La Soledad de Cabra muestra su manto restaurado en un besamanos extraordinario

Centenares de egabrenses pasaron ayer por la parroquia de los Remedios para participar en el besamanos extraordinario organizado por la Real Archicofradía de Nuestra Señora de la Soledad y Quinta Angustia, imagen de gran devoción que cada Sábado Santo consigue aglutinar a fieles de toda la comarca en su procesión matutina por las calles de Cabra.

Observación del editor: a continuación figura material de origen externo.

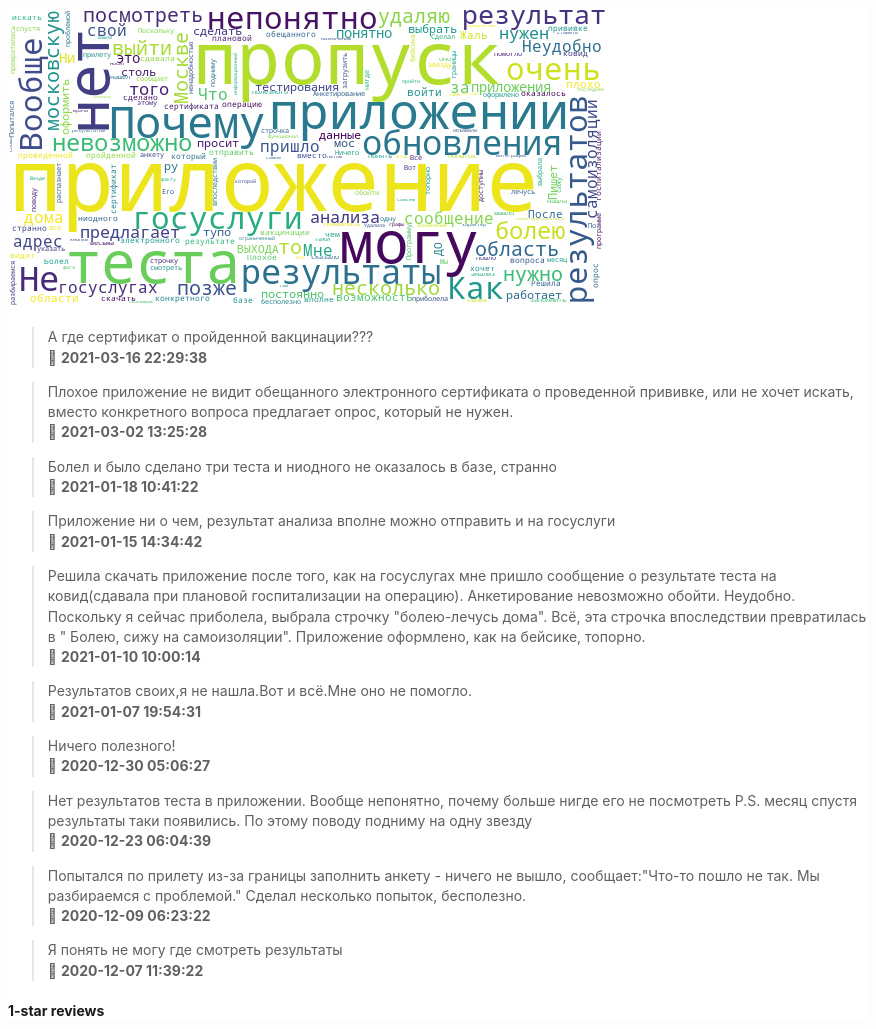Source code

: <img src="2_star_reviews_wordcloud.png" alt="com.minsvyaz.gosuslugi.stopcorona 2 reviews"/>
</p>

> А где сертификат о пройденной вакцинации???<br> :date: __2021-03-16 22:29:38__

> Плохое приложение не видит обещанного электронного сертификата о проведенной прививке, или не хочет искать, вместо конкретного вопроса предлагает опрос, который не нужен.<br> :date: __2021-03-02 13:25:28__

> Болел и было сделано три теста и ниодного не оказалось в базе, странно<br> :date: __2021-01-18 10:41:22__

> Приложение ни о чем, результат анализа вполне можно отправить и на госуслуги<br> :date: __2021-01-15 14:34:42__

> Решила скачать приложение после того, как на госуслугах мне пришло сообщение о результате теста на ковид(сдавала при плановой госпитализации на операцию). Анкетирование невозможно обойти. Неудобно. Поскольку я сейчас приболела, выбрала строчку "болею-лечусь дома". Всë, эта строчка впоследствии превратилась в " Болею, сижу на самоизоляции". Приложение оформлено, как на бейсике, топорно.<br> :date: __2021-01-10 10:00:14__

> Результатов своих,я не нашла.Вот и всё.Мне оно не помогло.<br> :date: __2021-01-07 19:54:31__

> Ничего полезного!<br> :date: __2020-12-30 05:06:27__

> Нет результатов теста в приложении. Вообще непонятно, почему больше нигде его не посмотреть P.S. месяц спустя результаты таки появились. По этому поводу подниму на одну звезду<br> :date: __2020-12-23 06:04:39__

> Попытался по прилету из-за границы заполнить анкету - ничего не вышло, сообщает:"Что-то пошло не так. Мы разбираемся с проблемой." Сделал несколько попыток, бесполезно.<br> :date: __2020-12-09 06:23:22__

> Я понять не могу где смотреть результаты<br> :date: __2020-12-07 11:39:22__



#### 1-star reviews

<p align="center">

El motivo de tal acto, nada común en el devenir habitual de la corporación, se debe a la reciente restauración de su manto de salida de la Virgen. Una bellísima obra, del segundo tercio del siglo XIX, salida del prolífico taller de las Madres Agustinas Recoletas de la localidad que se encontraba muy deteriorado por el paso del tiempo.

El manto ha vuelto a resplandecer gracias al trabajo del refutado bordador Jesús Rosado, llevado a cabo en sus talleres de la localidad sevillana de Écija.

Se trata de uno de los mejores artistas del momento en este ámbito para una pieza de incalculable valor que la Real Archicofradía de Nuestra Señora de la Soledad y Quinta Angustia quiso mostrar de esta forma a los innumerables devotos que se acercaron a la antigua ermita de Santa Ana.

No en vano, han sido múltiples las iniciativas organizadas por la Real Archicofradía de Nuestra Señora de la Soledad y Quinta Angustia de cara a recaudar fondos para acometer tan ambicioso proyecto, todos ellos con gran respaldo popular, de ahí que en señal de agradecimiento se organizase ayer este acto de piedad popular que fue refrendado por cofrades locales y llegados de municipios cercanos. Sin duda, se trata de uno de los actos más destacados de esta Cuaresma 2018 en la localidad egabrense.